RapidSOS CEO outlines plans to integrate smart-grid, smart-city data into public-safety platform
RapidSOS yesterday announced that it has completed a $55 million funding round that the company expects to use in supporting development of its public-safety data-clearinghouse platform that quickly has gained momentum in the 911 and first-responder communities, according to CEO Michael Martin.
Launched in a pilot with Google in January 2018, the RapidSOS data-clearinghouse platform is now delivering information—at no cost to 911 centers—to more than 3,500 public-safety agencies serving about 90% of the U.S. population, according to RapidSOS CEO Michael Martin.
Known initially for supplying 911 centers with enhanced location information about emergency callers using cellular phones via cooperative agreements with companies like Apple, Google and Uber, RapidSOS is working with multiple partners to supply public safety with other useful information from health sensors and wearables, Martin said.
RapidSOS currently is working with American Heart Association and the MedicAlert Foundation “to provide basic health-profile information around every medical emergency,” Martin said yesterday during an interview with IWCE’s Urgent Communications. “We’re looking at extending that into real-time health data from wearable devices … connected building information and vehicle telematics.
“We really envision this world where, during every emergency, there’s this suite of rich information that’s available to 911 and first responders.”

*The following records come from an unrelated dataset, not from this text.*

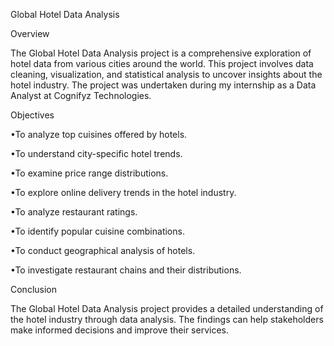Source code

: Global Hotel Data Analysis

Overview

The Global Hotel Data Analysis project is a comprehensive exploration of hotel data from various cities around the world. This project involves data cleaning, visualization, and statistical analysis to uncover insights about the hotel industry. The project was undertaken during my internship as a Data Analyst at Cognifyz Technologies.

Objectives


•To analyze top cuisines offered by hotels.

•To understand city-specific hotel trends.

•To examine price range distributions.

•To explore online delivery trends in the hotel industry.

•To analyze restaurant ratings.

•To identify popular cuisine combinations.

•To conduct geographical analysis of hotels.

•To investigate restaurant chains and their distributions.


Conclusion


The Global Hotel Data Analysis project provides a detailed understanding of the hotel industry through data analysis. The findings can help stakeholders make informed decisions and improve their services.
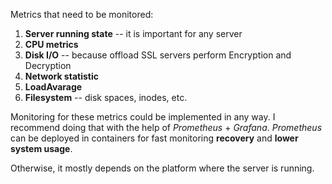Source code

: Metrics that need to be monitored:
1. **Server running state** -- it is important for any server
2. **CPU metrics** 
3. **Disk I/O** -- because offload SSL servers perform Encryption and Decryption
4. **Network statistic**
5. **LoadAvarage**
6. **Filesystem** -- disk spaces, inodes, etc.

Monitoring for these metrics could be implemented in any way. 
I recommend doing that with the help of _Prometheus_ + _Grafana_.
_Prometheus_ can be deployed in containers for fast monitoring **recovery** and **lower system usage**. 

Otherwise, it mostly depends on the platform where the server is running.
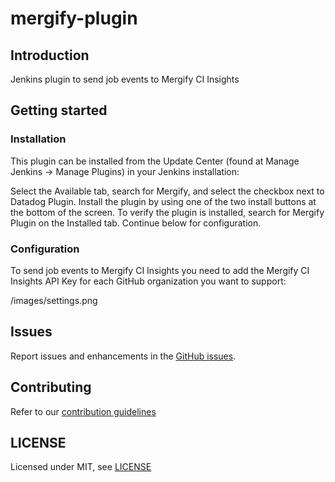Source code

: # mergify-plugin

## Introduction

Jenkins plugin to send job events to Mergify CI Insights

## Getting started

### Installation

This plugin can be installed from the Update Center (found at Manage Jenkins -> Manage Plugins) in your Jenkins installation:

Select the Available tab, search for Mergify, and select the checkbox next to Datadog Plugin.
Install the plugin by using one of the two install buttons at the bottom of the screen.
To verify the plugin is installed, search for Mergify Plugin on the Installed tab.
Continue below for configuration.

### Configuration

To send job events to Mergify CI Insights you need to add the Mergify CI
Insights API Key for each GitHub organization you want to support:

/images/settings.png


## Issues

Report issues and enhancements in the [GitHub issues](https://github.com/jenkinsci/mergify-plugin/issues).

## Contributing

Refer to our [contribution guidelines](https://github.com/jenkinsci/.github/blob/master/CONTRIBUTING.md)

## LICENSE

Licensed under MIT, see [LICENSE](LICENSE.md)

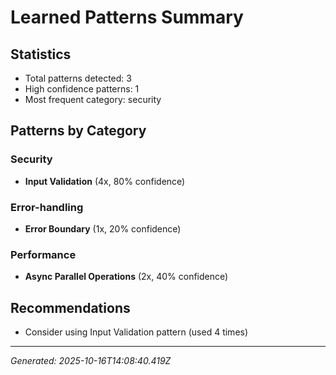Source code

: # Learned Patterns Summary

## Statistics
- Total patterns detected: 3
- High confidence patterns: 1
- Most frequent category: security

## Patterns by Category


### Security
- **Input Validation** (4x, 80% confidence)


### Error-handling
- **Error Boundary** (1x, 20% confidence)


### Performance
- **Async Parallel Operations** (2x, 40% confidence)


## Recommendations
- Consider using Input Validation pattern (used 4 times)

---
*Generated: 2025-10-16T14:08:40.419Z*
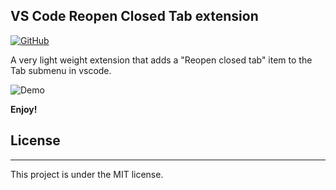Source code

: ## VS Code Reopen Closed Tab extension

[![GitHub](https://img.shields.io/github/license/mashape/apistatus.svg)](https://github.com/xmile1/reopenclosedtab)

A very light weight extension that adds a "Reopen closed tab" item to the Tab submenu in vscode.

![Demo][demo]


**Enjoy!**

## License
___
This project is under the MIT license.


[demo]: https://github.com/xmile1/reopenclosedtab/reopen-demo.gif "Demo"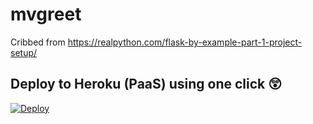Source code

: # mvgreet
Cribbed from https://realpython.com/flask-by-example-part-1-project-setup/

## Deploy to Heroku (PaaS) using one click 😲
[![Deploy](https://www.herokucdn.com/deploy/button.svg)](https://heroku.com/deploy)
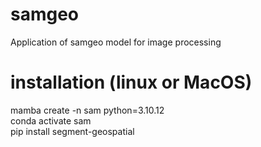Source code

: # samgeo
 Application of samgeo model for image processing

 # installation (linux or MacOS)
mamba create -n sam python=3.10.12  
conda activate sam  
pip install segment-geospatial  
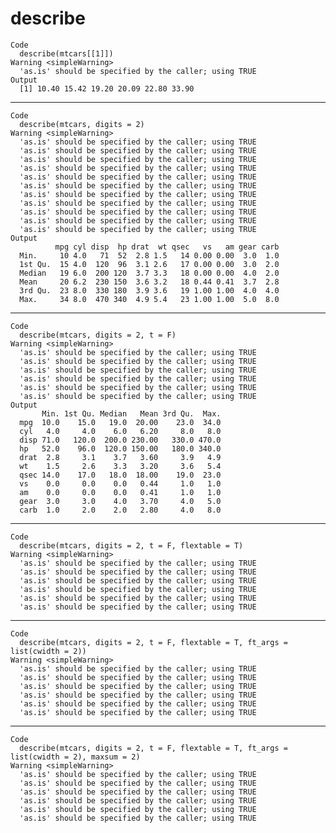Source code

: # describe

    Code
      describe(mtcars[[1]])
    Warning <simpleWarning>
      'as.is' should be specified by the caller; using TRUE
    Output
      [1] 10.40 15.42 19.20 20.09 22.80 33.90

---

    Code
      describe(mtcars, digits = 2)
    Warning <simpleWarning>
      'as.is' should be specified by the caller; using TRUE
      'as.is' should be specified by the caller; using TRUE
      'as.is' should be specified by the caller; using TRUE
      'as.is' should be specified by the caller; using TRUE
      'as.is' should be specified by the caller; using TRUE
      'as.is' should be specified by the caller; using TRUE
      'as.is' should be specified by the caller; using TRUE
      'as.is' should be specified by the caller; using TRUE
      'as.is' should be specified by the caller; using TRUE
      'as.is' should be specified by the caller; using TRUE
      'as.is' should be specified by the caller; using TRUE
    Output
              mpg cyl disp  hp drat  wt qsec   vs   am gear carb
      Min.     10 4.0   71  52  2.8 1.5   14 0.00 0.00  3.0  1.0
      1st Qu.  15 4.0  120  96  3.1 2.6   17 0.00 0.00  3.0  2.0
      Median   19 6.0  200 120  3.7 3.3   18 0.00 0.00  4.0  2.0
      Mean     20 6.2  230 150  3.6 3.2   18 0.44 0.41  3.7  2.8
      3rd Qu.  23 8.0  330 180  3.9 3.6   19 1.00 1.00  4.0  4.0
      Max.     34 8.0  470 340  4.9 5.4   23 1.00 1.00  5.0  8.0

---

    Code
      describe(mtcars, digits = 2, t = F)
    Warning <simpleWarning>
      'as.is' should be specified by the caller; using TRUE
      'as.is' should be specified by the caller; using TRUE
      'as.is' should be specified by the caller; using TRUE
      'as.is' should be specified by the caller; using TRUE
      'as.is' should be specified by the caller; using TRUE
      'as.is' should be specified by the caller; using TRUE
    Output
           Min. 1st Qu. Median   Mean 3rd Qu.  Max.
      mpg  10.0    15.0   19.0  20.00    23.0  34.0
      cyl   4.0     4.0    6.0   6.20     8.0   8.0
      disp 71.0   120.0  200.0 230.00   330.0 470.0
      hp   52.0    96.0  120.0 150.00   180.0 340.0
      drat  2.8     3.1    3.7   3.60     3.9   4.9
      wt    1.5     2.6    3.3   3.20     3.6   5.4
      qsec 14.0    17.0   18.0  18.00    19.0  23.0
      vs    0.0     0.0    0.0   0.44     1.0   1.0
      am    0.0     0.0    0.0   0.41     1.0   1.0
      gear  3.0     3.0    4.0   3.70     4.0   5.0
      carb  1.0     2.0    2.0   2.80     4.0   8.0

---

    Code
      describe(mtcars, digits = 2, t = F, flextable = T)
    Warning <simpleWarning>
      'as.is' should be specified by the caller; using TRUE
      'as.is' should be specified by the caller; using TRUE
      'as.is' should be specified by the caller; using TRUE
      'as.is' should be specified by the caller; using TRUE
      'as.is' should be specified by the caller; using TRUE
      'as.is' should be specified by the caller; using TRUE

---

    Code
      describe(mtcars, digits = 2, t = F, flextable = T, ft_args = list(cwidth = 2))
    Warning <simpleWarning>
      'as.is' should be specified by the caller; using TRUE
      'as.is' should be specified by the caller; using TRUE
      'as.is' should be specified by the caller; using TRUE
      'as.is' should be specified by the caller; using TRUE
      'as.is' should be specified by the caller; using TRUE
      'as.is' should be specified by the caller; using TRUE

---

    Code
      describe(mtcars, digits = 2, t = F, flextable = T, ft_args = list(cwidth = 2), maxsum = 2)
    Warning <simpleWarning>
      'as.is' should be specified by the caller; using TRUE
      'as.is' should be specified by the caller; using TRUE
      'as.is' should be specified by the caller; using TRUE
      'as.is' should be specified by the caller; using TRUE
      'as.is' should be specified by the caller; using TRUE
      'as.is' should be specified by the caller; using TRUE

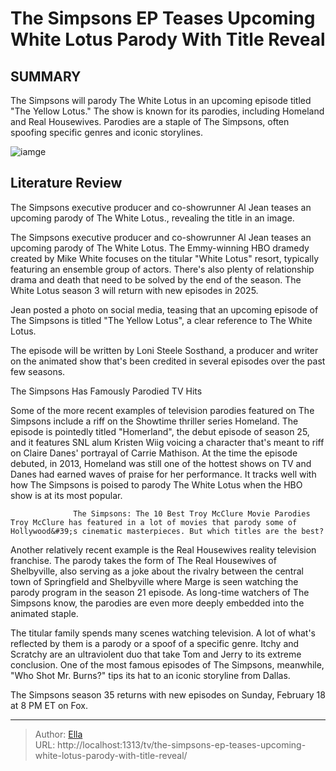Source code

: # The Simpsons EP Teases Upcoming White Lotus Parody With Title Reveal


## SUMMARY 



  The Simpsons will parody The White Lotus in an upcoming episode titled &#34;The Yellow Lotus.&#34;   The show is known for its parodies, including Homeland and Real Housewives.   Parodies are a staple of The Simpsons, often spoofing specific genres and iconic storylines.  

![iamge](https://static1.srcdn.com/wordpress/wp-content/uploads/2023/12/homer-and-marge-look-worried-as-bart-stands-behind-bars-looking-scared-in-the-simpsons-season-35-episode-9.jpg)

## Literature Review
The Simpsons executive producer and co-showrunner Al Jean teases an upcoming parody of The White Lotus., revealing the title in an image.




The Simpsons executive producer and co-showrunner Al Jean teases an upcoming parody of The White Lotus. The Emmy-winning HBO dramedy created by Mike White focuses on the titular &#34;White Lotus&#34; resort, typically featuring an ensemble group of actors. There&#39;s also plenty of relationship drama and death that need to be solved by the end of the season. The White Lotus season 3 will return with new episodes in 2025.




Jean posted a photo on social media, teasing that an upcoming episode of The Simpsons is titled &#34;The Yellow Lotus&#34;, a clear reference to The White Lotus.


 

The episode will be written by Loni Steele Sosthand, a producer and writer on the animated show that&#39;s been credited in several episodes over the past few seasons.


 The Simpsons Has Famously Parodied TV Hits 
          

Some of the more recent examples of television parodies featured on The Simpsons include a riff on the Showtime thriller series Homeland. The episode is pointedly titled &#34;Homerland&#34;, the debut episode of season 25, and it features SNL alum Kristen Wiig voicing a character that&#39;s meant to riff on Claire Danes&#39; portrayal of Carrie Mathison. At the time the episode debuted, in 2013, Homeland was still one of the hottest shows on TV and Danes had earned waves of praise for her performance. It tracks well with how The Simpsons is poised to parody The White Lotus when the HBO show is at its most popular.




                  The Simpsons: The 10 Best Troy McClure Movie Parodies   Troy McClure has featured in a lot of movies that parody some of Hollywood&#39;s cinematic masterpieces. But which titles are the best?    

Another relatively recent example is the Real Housewives reality television franchise. The parody takes the form of The Real Housewives of Shelbyville, also serving as a joke about the rivalry between the central town of Springfield and Shelbyville where Marge is seen watching the parody program in the season 21 episode. As long-time watchers of The Simpsons know, the parodies are even more deeply embedded into the animated staple.

The titular family spends many scenes watching television. A lot of what&#39;s reflected by them is a parody or a spoof of a specific genre. Itchy and Scratchy are an ultraviolent duo that take Tom and Jerry to its extreme conclusion. One of the most famous episodes of The Simpsons, meanwhile, &#34;Who Shot Mr. Burns?&#34; tips its hat to an iconic storyline from Dallas.






The Simpsons season 35 returns with new episodes on Sunday, February 18 at 8 PM ET on Fox.






---

> Author: [Ella](https://instagram.hk.cn/)  
> URL: http://localhost:1313/tv/the-simpsons-ep-teases-upcoming-white-lotus-parody-with-title-reveal/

Of course, the number of deployed sensors is expected to explode during the next several years as “Smart X” initiatives—smart grids, smart cities, smart building, etc.—mature throughout society. Each of these sensors have information that potentially could help those within public-safety ecosystem the improve their response efforts, and RapidSOS hopes its data-clearinghouse platform can deliver these inputs to the first-responder community in a useful manner, according to Martin.
“All of this data comes into a modern, scalable, redundant and secure platform,” he said. “We manage the complexity in working with thousands of agencies across the United States—and we’re beginning international work, as well—to get the right data to the right place at the right time.
“It’s become kind of this core operating system to managing an emergency.”
Martin said that securing the additional $25 million in today’s announced funding round, in combination with last year’s $30 million funding round, certainly is helpful to RapidSOS from a financial standpoint.
“We’re quite well-situated after this round,” he said.
In addition, the leader of this funding round is positioned to help RapidSOS meet its strategic goal of integrating smart-grid information into its platform.
“This round was led by Energy Impact Partners, which is the largest energy-technology fund and represents over 50 utilities globally,” Martin said. “We’re doing a lot of work with utilities to think about disaster response, smart grid, facilities’ safety and lone-worker safety.
“As you think about the connected, smart ecosystem that’s continuing to evolve, our aim is to make sure all of that intelligence is immediately available to first responders when they need it most.”
Martin said his vision to streamline the emergency-response effort differs from the legacy public-safety workflow—too often hampered by misrouted 911 calls and an over-reliance on witnesses calling when problems occur—using a building fire as an example scenario.
“I think the building should call 911, and the first responders should know that there are 36 people trapped in the northwest corner,” Martin said. “They should know that the smoke density is ‘X,’ the temperature is ‘Y,’ and they should know the hazards in the facility.
“We’re thinking about that convergence of all this information and how do we put that directly into the hands of 911 and first responders.”